We rearrange to obtain the regularity condition for the projected gradient step.

Convergence of FW on convex and SS problems

We have

\[\begin{aligned} f(x_{t+1}) - f(x_t) &\le \langle\partial f(x_t),x_{t+1} - x_t\rangle + \frac{L}{2}\|x_{t+1} - x_t\|_2^2 \\ &= \eta_t\langle\partial f(x_t),x_{t+\frac12} - x_t\rangle + \frac{L}{2}\eta_t^2\|x_{t+\frac12} - x_t\|_2^2 \\ &\le \eta_t\langle\partial f(x_t),x_* - x_t\rangle + \frac{L}{2}\eta_t^2D^2 \\ &\le \eta_t(f(x_*) - f(x_t)) + \frac{L}{2}\eta_t^2D^2, \end{aligned}\]

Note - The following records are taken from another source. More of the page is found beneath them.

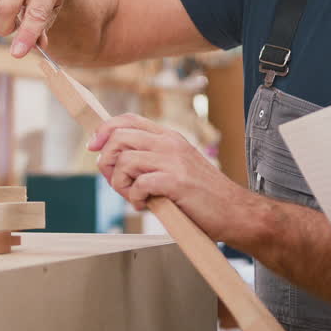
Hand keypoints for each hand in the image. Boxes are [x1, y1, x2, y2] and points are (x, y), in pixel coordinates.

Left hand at [89, 113, 252, 240]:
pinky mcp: (176, 182)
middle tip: (115, 182)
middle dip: (106, 161)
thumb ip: (151, 161)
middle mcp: (170, 143)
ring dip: (119, 183)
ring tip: (133, 197)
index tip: (94, 147)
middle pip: (119, 136)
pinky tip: (146, 206)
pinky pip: (139, 184)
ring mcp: (174, 161)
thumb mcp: (177, 168)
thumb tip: (112, 163)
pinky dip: (134, 199)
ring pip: (125, 160)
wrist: (236, 211)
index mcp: (170, 137)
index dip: (104, 130)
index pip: (128, 119)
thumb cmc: (204, 195)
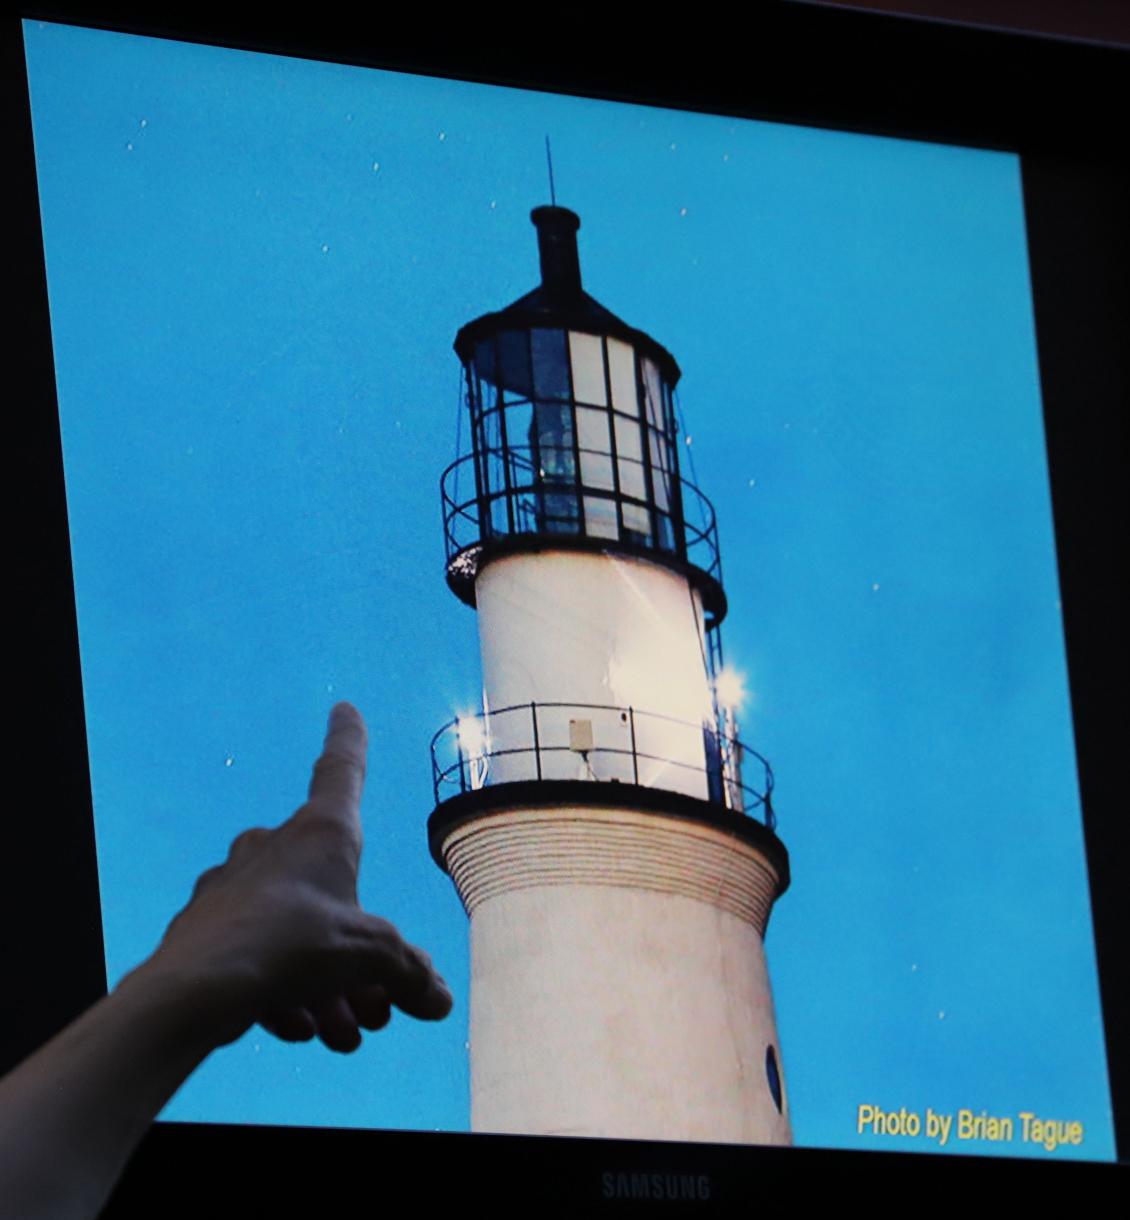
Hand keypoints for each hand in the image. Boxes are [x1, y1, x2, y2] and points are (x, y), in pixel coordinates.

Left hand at [137, 702, 451, 1052]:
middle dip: (358, 951)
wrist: (193, 992)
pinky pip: (257, 955)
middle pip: (332, 892)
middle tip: (378, 1005)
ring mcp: (234, 886)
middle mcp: (273, 847)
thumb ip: (409, 973)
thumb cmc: (289, 949)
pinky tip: (296, 1026)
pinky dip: (283, 989)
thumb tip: (439, 1000)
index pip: (341, 770)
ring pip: (295, 931)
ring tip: (343, 1031)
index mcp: (319, 832)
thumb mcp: (371, 958)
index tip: (343, 707)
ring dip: (326, 984)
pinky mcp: (206, 928)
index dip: (349, 739)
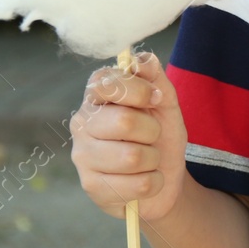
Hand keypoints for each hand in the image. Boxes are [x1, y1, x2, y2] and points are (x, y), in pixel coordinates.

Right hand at [70, 51, 186, 222]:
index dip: (138, 91)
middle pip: (124, 122)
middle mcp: (82, 124)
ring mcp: (83, 157)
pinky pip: (137, 184)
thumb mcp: (164, 102)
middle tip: (152, 136)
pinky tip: (145, 180)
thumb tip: (141, 60)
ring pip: (131, 157)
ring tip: (148, 159)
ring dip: (153, 159)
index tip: (155, 99)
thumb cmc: (160, 136)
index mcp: (96, 97)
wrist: (166, 178)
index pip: (106, 83)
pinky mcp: (92, 187)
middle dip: (152, 130)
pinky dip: (153, 182)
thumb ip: (154, 76)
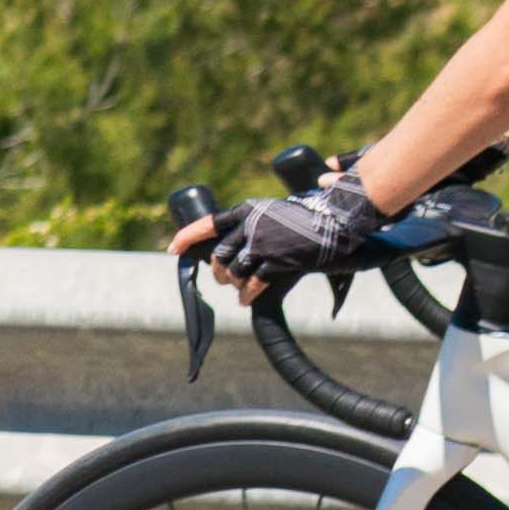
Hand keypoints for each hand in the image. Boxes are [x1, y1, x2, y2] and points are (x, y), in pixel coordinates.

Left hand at [193, 157, 380, 309]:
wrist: (335, 222)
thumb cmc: (307, 217)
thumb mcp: (274, 212)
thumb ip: (255, 224)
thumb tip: (236, 247)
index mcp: (247, 209)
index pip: (208, 223)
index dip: (188, 236)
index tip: (174, 248)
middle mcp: (250, 225)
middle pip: (220, 254)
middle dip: (218, 271)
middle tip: (222, 279)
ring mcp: (262, 244)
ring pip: (234, 271)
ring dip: (234, 284)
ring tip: (239, 289)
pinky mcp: (276, 262)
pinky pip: (253, 283)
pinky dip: (248, 294)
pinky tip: (246, 300)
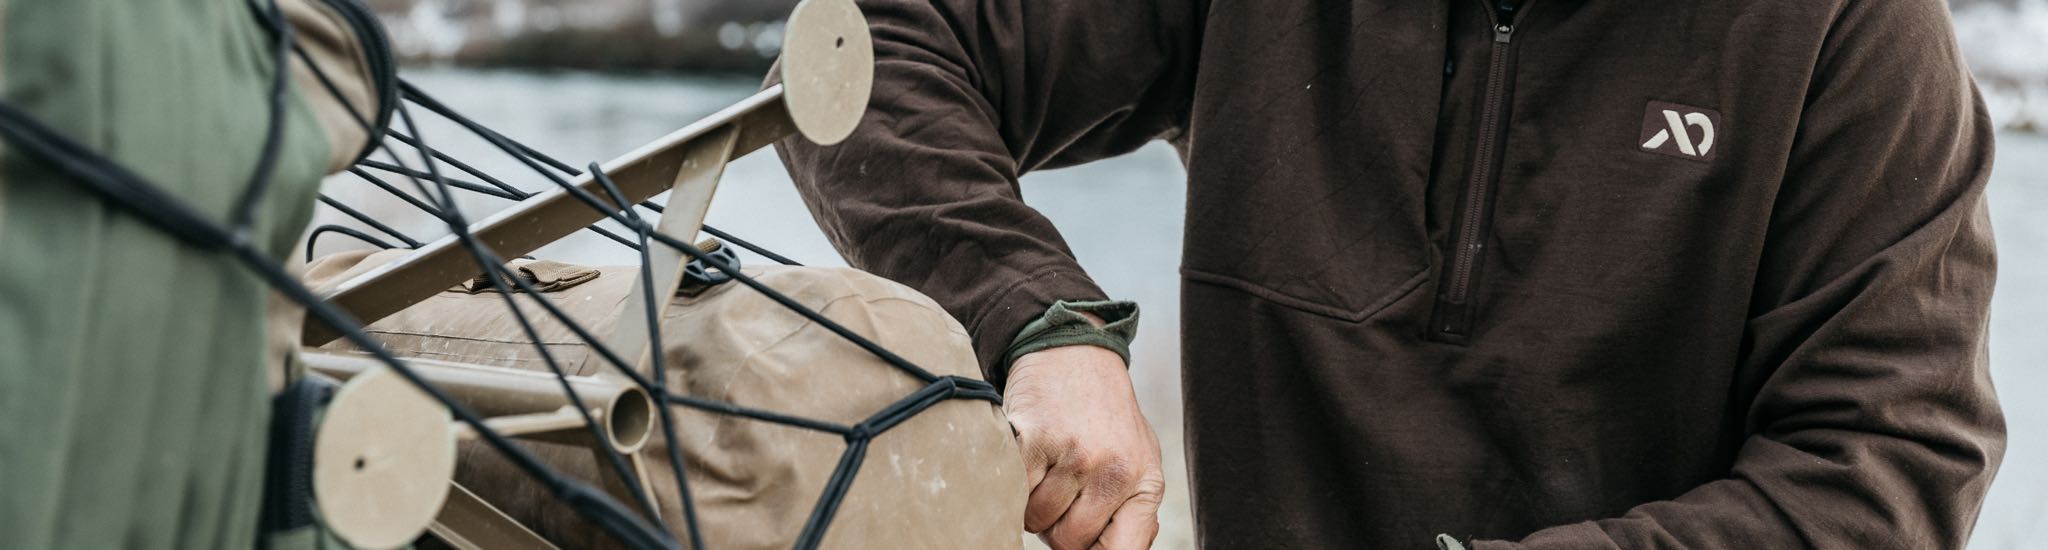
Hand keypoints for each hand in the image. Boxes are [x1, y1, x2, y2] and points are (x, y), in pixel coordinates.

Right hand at [1005, 345, 1164, 549]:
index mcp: (1145, 483)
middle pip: (1068, 542)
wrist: (1074, 351)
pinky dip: (1013, 482)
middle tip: (1057, 496)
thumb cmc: (1104, 415)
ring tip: (1044, 470)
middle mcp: (1115, 471)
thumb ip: (1131, 510)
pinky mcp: (1038, 439)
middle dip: (1055, 528)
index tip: (1076, 545)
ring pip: (1035, 520)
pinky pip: (1014, 491)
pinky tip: (1027, 456)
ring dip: (1031, 504)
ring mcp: (1077, 454)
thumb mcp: (1135, 460)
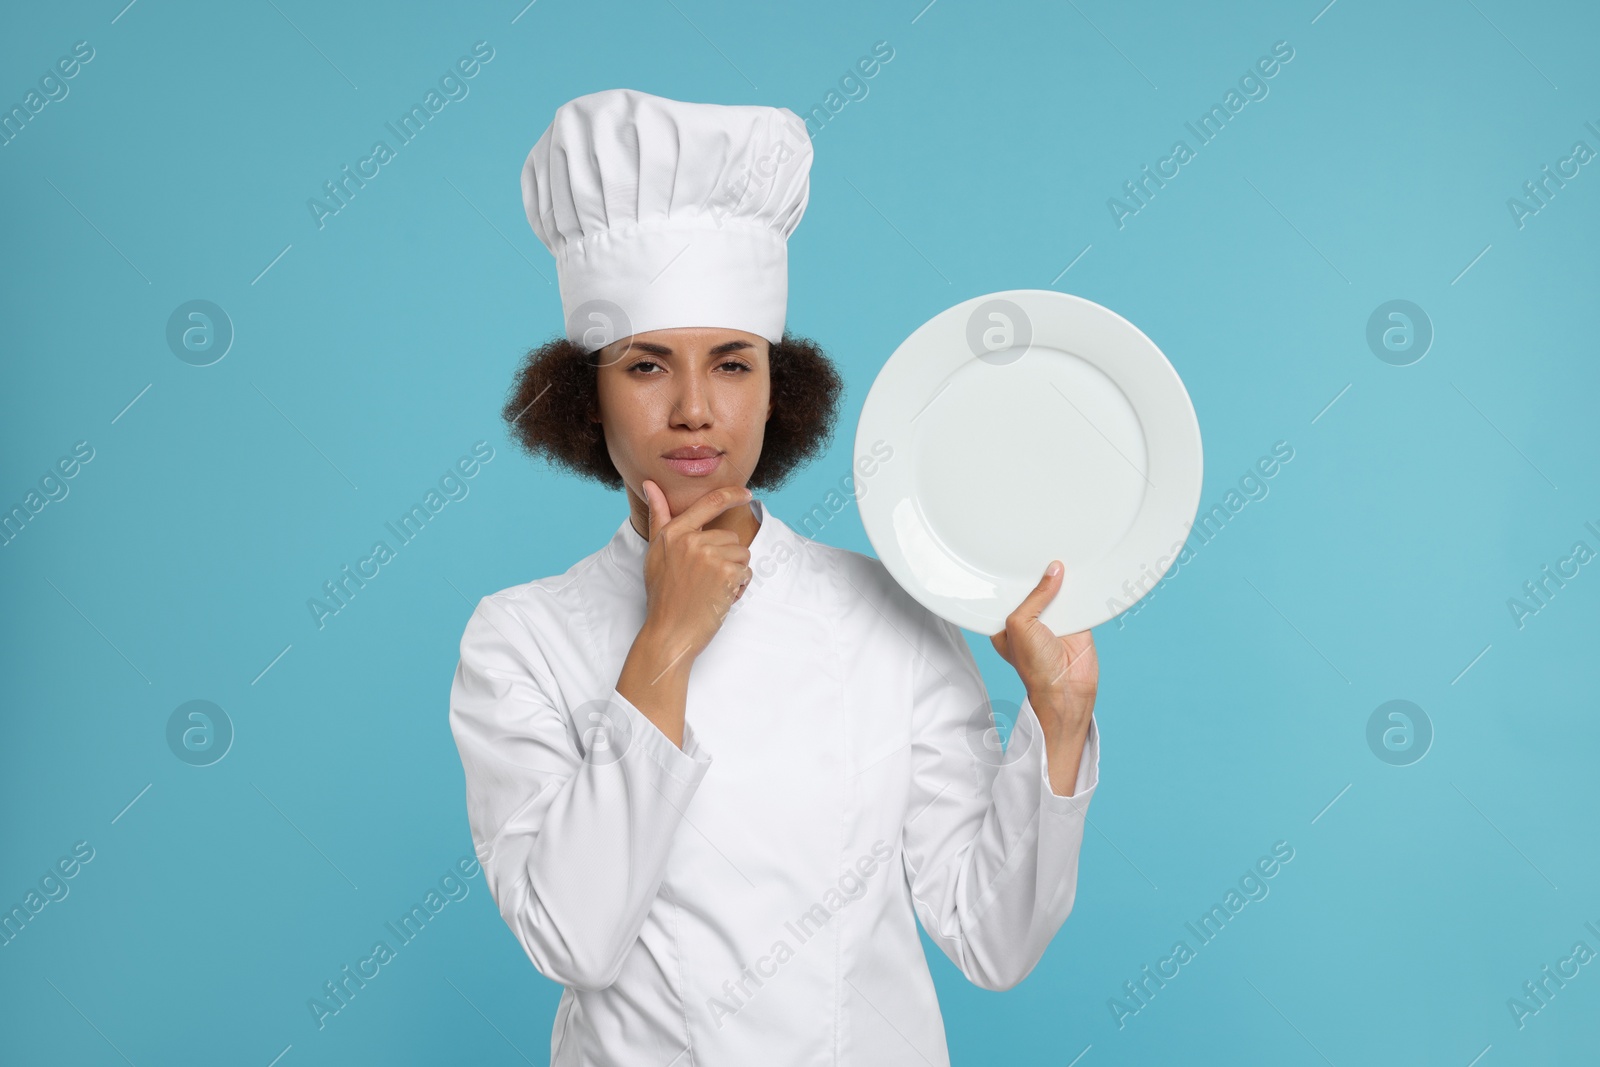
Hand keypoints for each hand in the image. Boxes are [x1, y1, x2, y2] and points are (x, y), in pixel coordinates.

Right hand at [637, 479, 753, 668]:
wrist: (669, 632)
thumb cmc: (663, 594)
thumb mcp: (655, 552)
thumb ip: (658, 516)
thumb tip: (650, 484)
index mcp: (675, 532)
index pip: (710, 502)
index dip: (732, 494)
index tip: (746, 494)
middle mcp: (691, 540)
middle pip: (730, 537)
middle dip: (726, 558)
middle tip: (705, 580)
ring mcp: (709, 556)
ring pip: (741, 554)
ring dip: (734, 573)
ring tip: (712, 589)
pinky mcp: (725, 573)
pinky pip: (746, 572)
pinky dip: (739, 587)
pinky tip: (719, 598)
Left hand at [990, 561, 1097, 740]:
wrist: (1066, 688)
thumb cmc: (1034, 666)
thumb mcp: (1020, 625)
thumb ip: (1034, 597)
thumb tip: (1053, 571)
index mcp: (1008, 623)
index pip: (1010, 593)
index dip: (1014, 576)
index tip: (1017, 555)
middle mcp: (1031, 621)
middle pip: (1036, 589)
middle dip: (1040, 574)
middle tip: (1044, 549)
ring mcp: (1054, 621)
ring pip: (1059, 592)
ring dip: (1063, 580)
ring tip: (1064, 554)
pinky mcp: (1077, 623)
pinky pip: (1080, 601)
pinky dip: (1082, 590)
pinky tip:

where we appealed to the strong smoothness of \(f\) in the first step, plugged in the FW update rule in the second step, recalled \(x_{t+\frac12}\) solves the FW subproblem and \(\cC\) is bounded in the third step, and appealed to the convexty of \(f\) in the fourth step. We rearrange to obtain a recursion on the sequence of suboptimality gaps \(\epsilon_t \triangleq f(x_t) - f(x_*)\):

\[\epsilon_{t+1} \le (1-\eta_t)\epsilon_t + \frac{L}{2}\eta_t^2D^2.\]

We induct on \(t\) to obtain the stated result.

Posted on January 26, 2021 from San Francisco, CA.